Покрутил колёсико радиоприёмника.
Сквозь подвывания глушилки расслышал: сегодня, 2 июля 1977 года, в госпитале Монтрё, в Швейцарии, умер великий русский и американский писатель Владимир Владимирович… Боялся шелохнуться… как, как могло так чудно совпасть?
Чудно и страшно, до дрожи; кем-то всемогущим свинчивались события, свинчивались в его судьбу.
Весь день – чудный и страшный, весь.
Впрочем, день ещё не закончился.
У рамы трепыхнула крылом, тревожно бухнула в стекло чайка, сверкнула гранатовая бусинка глаза.
Очнулся, отлистнул дядин дневник, и автоматически листал, листал, пока не долистал до конца.
30 ноября 1934 года
……………………………………………Убежал, счастливый, с тяжеленной своей флорентийской сокровищницей в коробке. И тут же позвонил Гурик – завтра нанесёт прощальный визит, у него билет на второе.
Что день грядущий… – запел по радио Собинов.
За стеклом – бесснежная стужа. Голый тополь. Чёрный острый излом гранитной стенки. Желтоватая корка льда. Припорошенные спины, гривы львов. И никого! – замёрзшие, замершие дома.
Олег выбежал из подворотни, бежал против ветра, согнувшись.
На мостике, словно почувствовал взгляд, задержался, оглянулся, хотя не мог видеть, что я стоял у окна.
Потом побежал к Сенной.
Перевернул страницу, на обороте… на обороте была приписка, до которой вчера не добрался!
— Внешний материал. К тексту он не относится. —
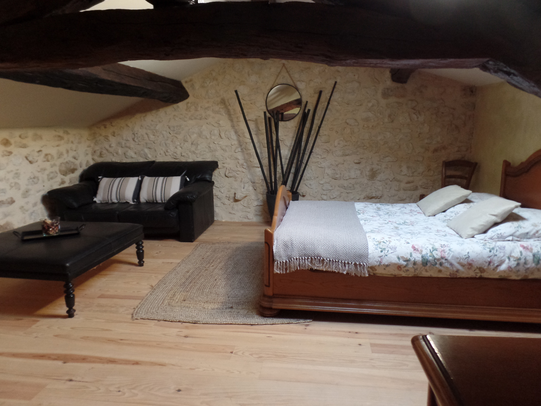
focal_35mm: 24
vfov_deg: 56.8
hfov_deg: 71.6
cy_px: 197
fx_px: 375
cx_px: 271
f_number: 2.8
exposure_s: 1/20
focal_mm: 4.1
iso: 400
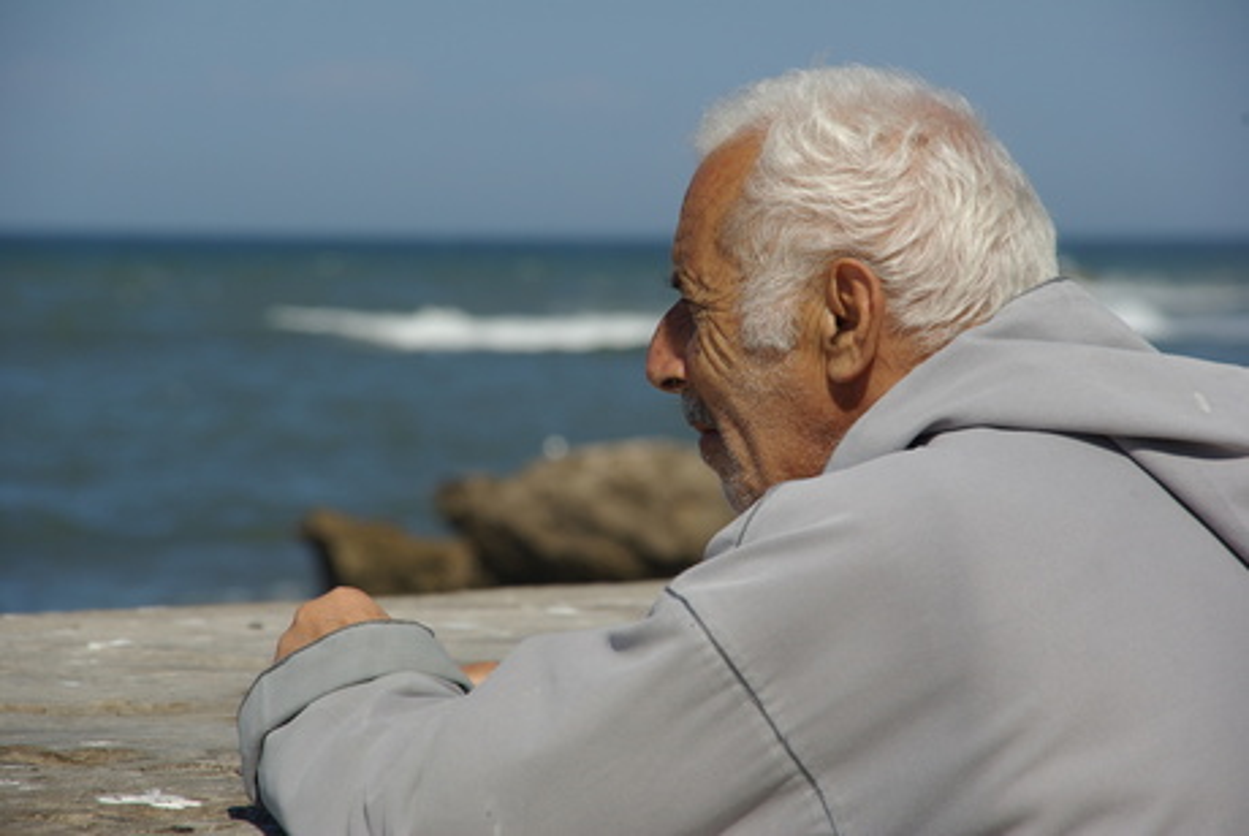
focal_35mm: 200
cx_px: 624
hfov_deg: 10.3
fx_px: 6930
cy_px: 418
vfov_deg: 6.9
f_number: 11
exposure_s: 1/350
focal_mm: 133
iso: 100
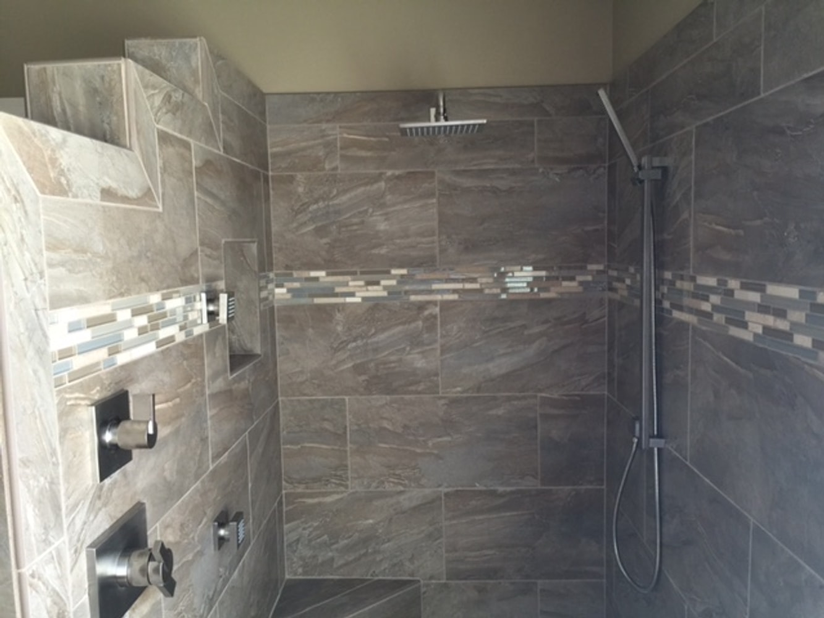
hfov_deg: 61.7
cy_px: 309
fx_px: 690
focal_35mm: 29
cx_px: 412
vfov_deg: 48.2
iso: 40
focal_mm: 4.15
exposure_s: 1/15
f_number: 2.2
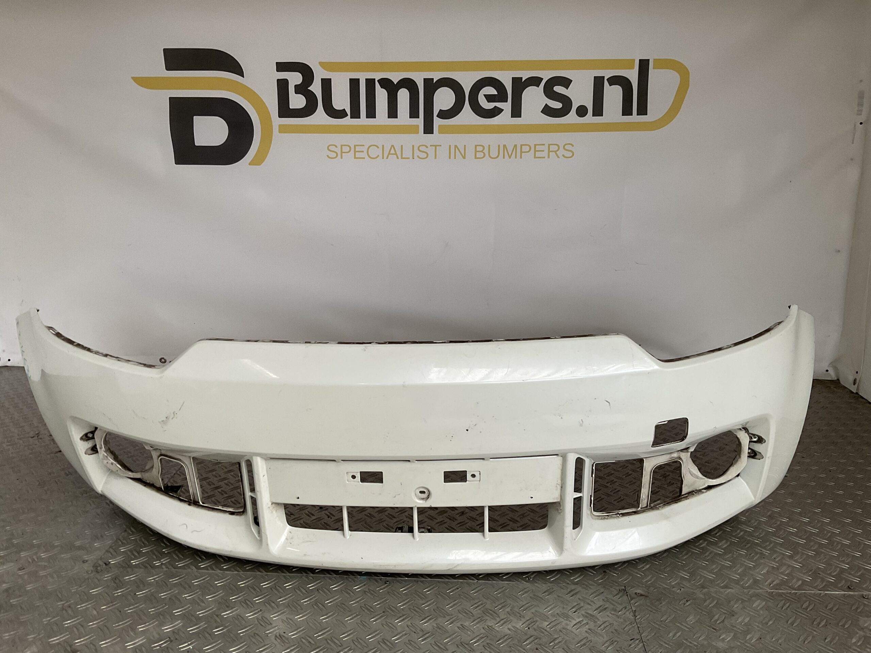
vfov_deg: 48.2
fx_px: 730
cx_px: 436
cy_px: 326
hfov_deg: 61.7
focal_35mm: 29
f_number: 1.8
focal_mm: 3
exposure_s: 1/100
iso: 64
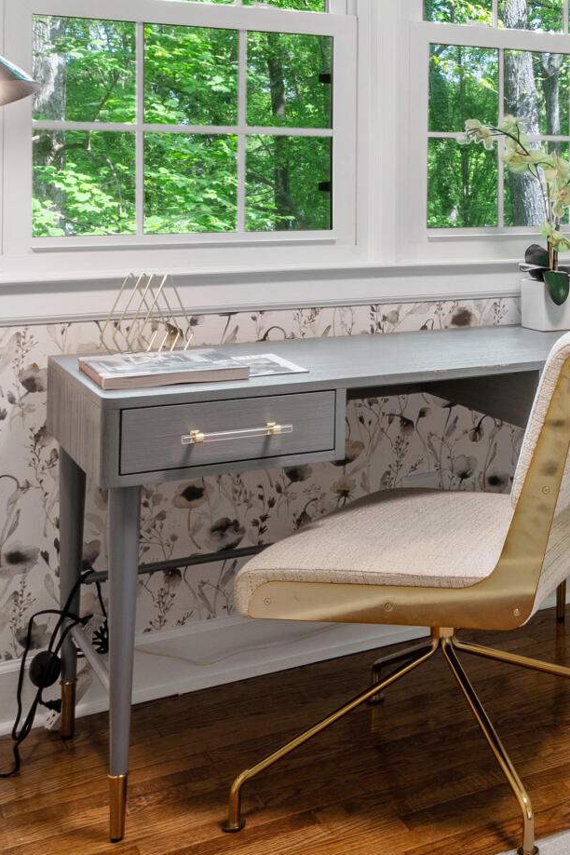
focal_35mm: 49
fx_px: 1164
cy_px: 156
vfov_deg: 38.6
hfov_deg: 23.9
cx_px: 758
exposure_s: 1
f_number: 8
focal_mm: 10
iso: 100
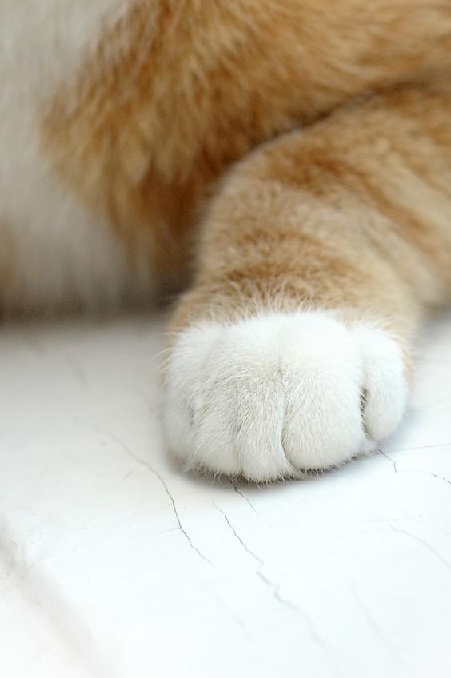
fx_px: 7491
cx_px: -70
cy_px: -102
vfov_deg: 5.2
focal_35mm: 398
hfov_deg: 3.4
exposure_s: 1/200
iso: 1000
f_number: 7.1
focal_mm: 135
последнее послание как решающий толчокЕдва убежал Олег, прибежала Рита, она иногда неожиданно наведывалась ко мне поболтать о том, о сём и, конечно, о музыке, так её покорившей, благо до меня было два шага от консерватории, но сегодня она была, как никогда, взволнована, на глазах блестели слёзы. Оказалось, она ждёт ребёнка, боится, что его рождение помешает ей закончить учёбу, поломает исполнительскую карьеру. Умоляла свести её с Арсеном, я как мог отговаривал её от операции, советовал одуматься, хотя не очень-то верил в убедительность для неё, увлечённой, захваченной мечтой, моих советов.
И опять повеяло препротивнейшим холодком; сам-то он, против воли вытолкнутый на сцену жизни, вовлечённый в какой-то многоактный плохой спектакль, тоже чей-то персонаж?
Но – чей персонаж, чей? Того, заоблачного, всесильного, кто стоял за судьбой? – ответом ему были боль, бессильная ярость и раздражение; он отвергал акт непрошенной доброты Создателя, готов был оспорить право на существование самой реальности.
И что за сказочки о свободе воли? Плохой спектакль подчинялся железной логике.
Опять чайка крылом по стеклу, – шарах, шарах.